» Work instructions: The records below are to be written out exactly, with every picture omitted.

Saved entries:
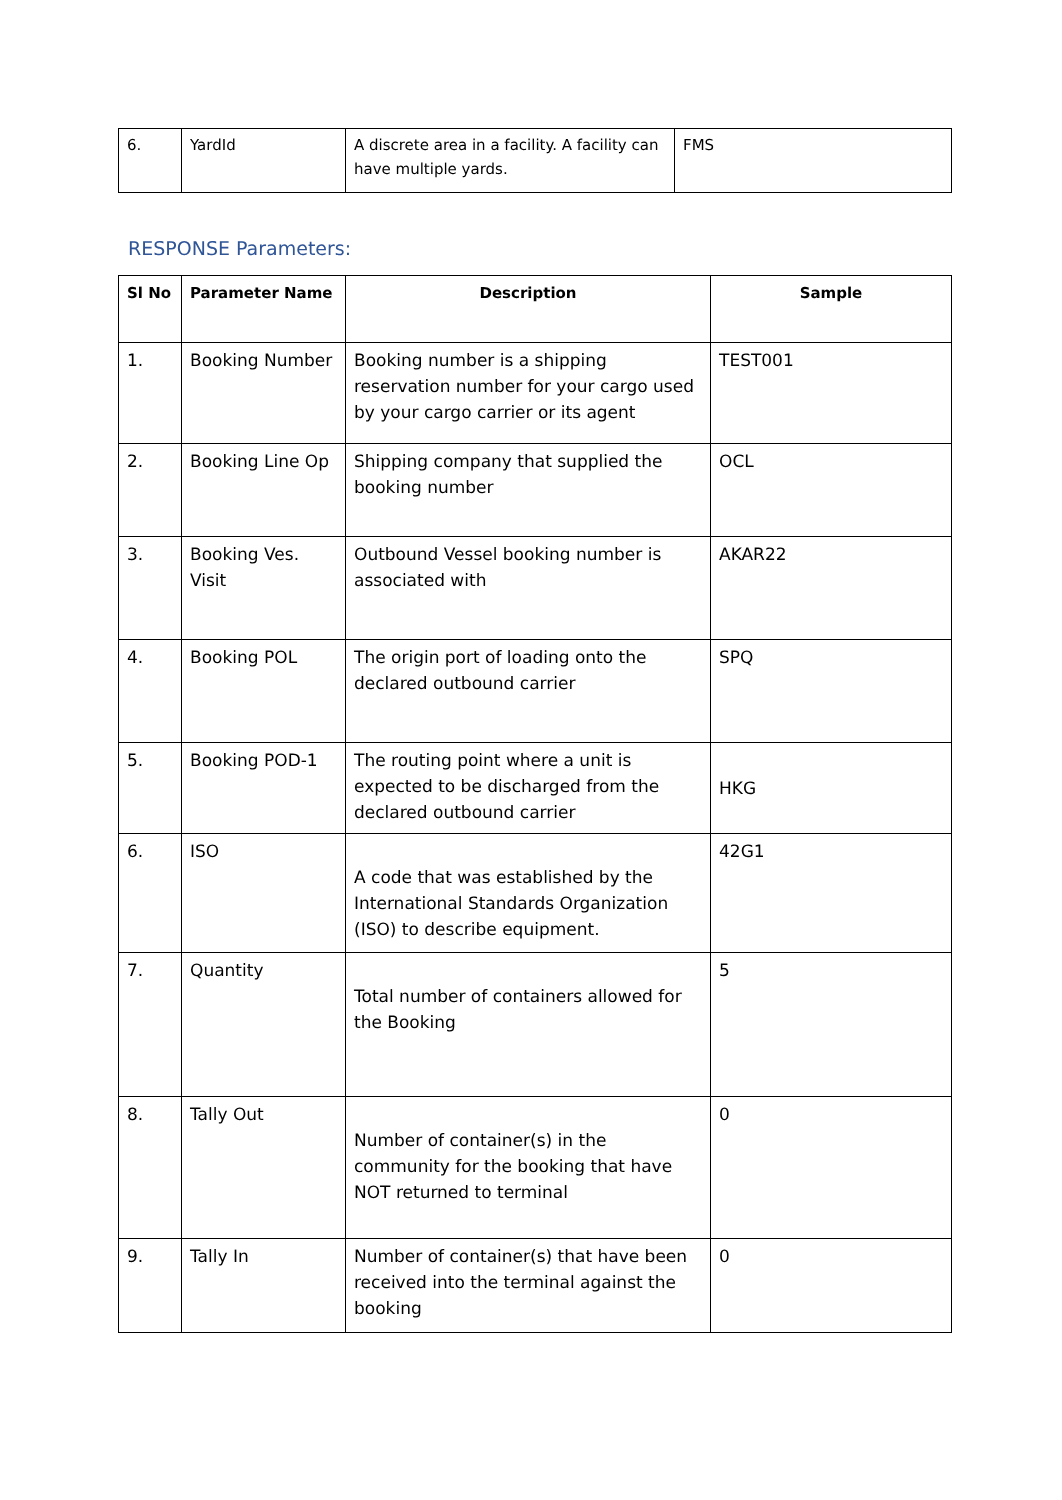| 6. | YardId | A discrete area in a facility. A facility can have multiple yards. | FMS |
RESPONSE Parameters:
| Sl No | Parameter Name | Description | Sample |
| --- | --- | --- | --- |
| 1. | Booking Number | Booking number is a shipping reservation number for your cargo used by your cargo carrier or its agent | TEST001 |
| 2. | Booking Line Op | Shipping company that supplied the booking number | OCL |
| 3. | Booking Ves. Visit | Outbound Vessel booking number is associated with | AKAR22 |
| 4. | Booking POL | The origin port of loading onto the declared outbound carrier | SPQ |
| 5. | Booking POD-1 | The routing point where a unit is expected to be discharged from the declared outbound carrier | HKG |
| 6. | ISO | A code that was established by the International Standards Organization (ISO) to describe equipment. | 42G1 |
| 7. | Quantity | Total number of containers allowed for the Booking | 5 |
| 8. | Tally Out | Number of container(s) in the community for the booking that have NOT returned to terminal | 0 |
| 9. | Tally In | Number of container(s) that have been received into the terminal against the booking | 0 |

» Result:
| 6. | YardId | A discrete area in a facility. A facility can have multiple yards. | FMS |
RESPONSE Parameters:
| Sl No | Parameter Name | Description | Sample |
| --- | --- | --- | --- |
| 1. | Booking Number | Booking number is a shipping reservation number for your cargo used by your cargo carrier or its agent | TEST001 |
| 2. | Booking Line Op | Shipping company that supplied the booking number | OCL |
| 3. | Booking Ves. Visit | Outbound Vessel booking number is associated with | AKAR22 |
| 4. | Booking POL | The origin port of loading onto the declared outbound carrier | SPQ |
| 5. | Booking POD-1 | The routing point where a unit is expected to be discharged from the declared outbound carrier | HKG |
| 6. | ISO | A code that was established by the International Standards Organization (ISO) to describe equipment. | 42G1 |
| 7. | Quantity | Total number of containers allowed for the Booking | 5 |
| 8. | Tally Out | Number of container(s) in the community for the booking that have NOT returned to terminal | 0 |
| 9. | Tally In | Number of container(s) that have been received into the terminal against the booking | 0 |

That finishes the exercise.